The ad blamed Dukakis, a state governor, for allowing Horton, a convicted killer serving a life sentence, to get a weekend furlough and then commit rape, assault and armed robbery. The ad was condemned as racist, but it had a devastating effect on Dukakis, who was soundly defeated by Bush.
But negative ads or negative political messaging can also have serious backlash effects.
Federal Liberals were widely ridiculed, for example, when they tried to scare voters in the 2006 federal election campaign with an ad warning about how, if Harper won, we would see an increase in “military presence in our cities. Canadian cities. Soldiers with guns.”
This ad, part of a series of “scary Harper” ads, started off with some scary drumbeats, followed by a grainy black-and-white image of Harper.
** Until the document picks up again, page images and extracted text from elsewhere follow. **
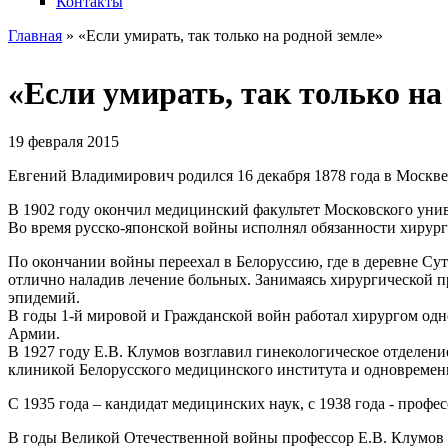
Контакты
Главная
» «Если умирать, так только на родной земле»
Вы здесь
«Если умирать, так только на
19 февраля 2015
Евгений Владимирович родился 16 декабря 1878 года в Москве 
В 1902 году окончил медицинский факультет Московского унив
Во время русско-японской войны исполнял обязанности хирург
По окончании войны переехал в Белоруссию, где в деревне Сут
отлично наладив лечение больных. Занимаясь хирургической 
эпидемий.
В годы 1-й мировой и Гражданской войн работал хирургом одн
Армии.
В 1927 году Е.В. Клумов возглавил гинекологическое отделение
клиникой Белорусского медицинского института и одновремен
С 1935 года – кандидат медицинских наук, с 1938 года - профес
В годы Великой Отечественной войны профессор Е.В. Клумов 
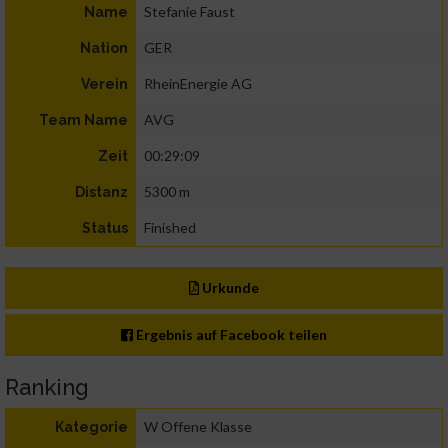
Stefanie Faust
Name
GER
Nation
RheinEnergie AG
Verein
AVG
Team Name
00:29:09
Zeit
5300 m
Distanz
Finished
Status
Urkunde
Ergebnis auf Facebook teilen
Ranking
W Offene Klasse
Kategorie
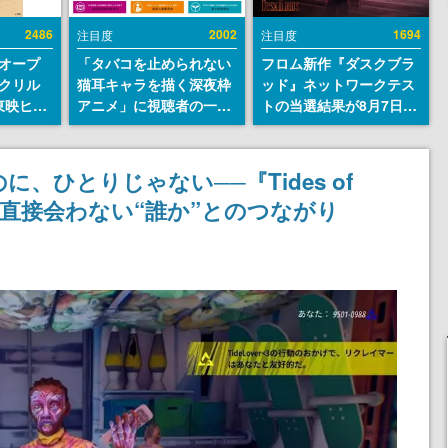
2486
2002
1694
注目度
注目度
オープ
「タバコを止められない
フロム新作『ダスクブラ
クリル
猫耳キャラを描く深夜枠
ッド』ネットワークテス
東映ヒス
アニメ」に視聴者の一部
トの当選結果が8月7日22
コレクシ
から批判意見。違法薬物
時に発表。応募サイトの
旬より発
の使用と思しき描写も含
マイページから確認可
めて、BPOが議論を交わ
能、テスト実施は8月21
、ひとりじゃない──『Tides of
す
日～24日
す、直接会わない“誰か”とのつながり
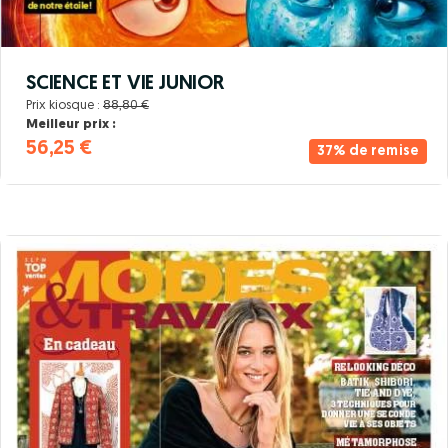
SCIENCE ET VIE JUNIOR
Prix kiosque :
88,80 €
Meilleur prix :
56,25 €
37% de remise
But federal Liberals benefited from an attack gone wrong back in 1993 when the Progressive Conservatives ran an ad that some — including some conservatives — saw as mocking Jean Chrétien for his crooked way of speaking, a result of Bell’s palsy Chretien had as a child.
This attack ad, mild by today’s standards, was widely credited for helping to turn the tide against Kim Campbell and in favour of Chretien.
Perhaps one of the most entertaining attacks ads came in the 2015 election when the NDP candidate in the Toronto riding of St. Paul’s, author Noah Richler, decided to put together a video attacking Liberal Leader Justin Trudeau. Richler would lose to Liberal Carolyn Bennett and would later chronicle the creation of that ad in his book The Candidate: Fear and Loathing on the Campaign Trail.
But it was an ad that gave the the NDP war room trying to support the national campaign of Thomas Mulcair fits even if it delighted political pundits.
Many of the New Democrats in Mulcair’s war room in 2015 ended up in Alberta, after Notley won power, and are still there. That’s because in Canadian political circles, each major party borrows heavily from and builds on earlier campaigns at all levels.
Liberals, Conservatives and New Democrats all tend to draw from the same group of pollsters, advisors, operatives and war room generals which means that tactics and strategy you might see from one party in a federal election years ago be put to use in a provincial election the same party is contesting now.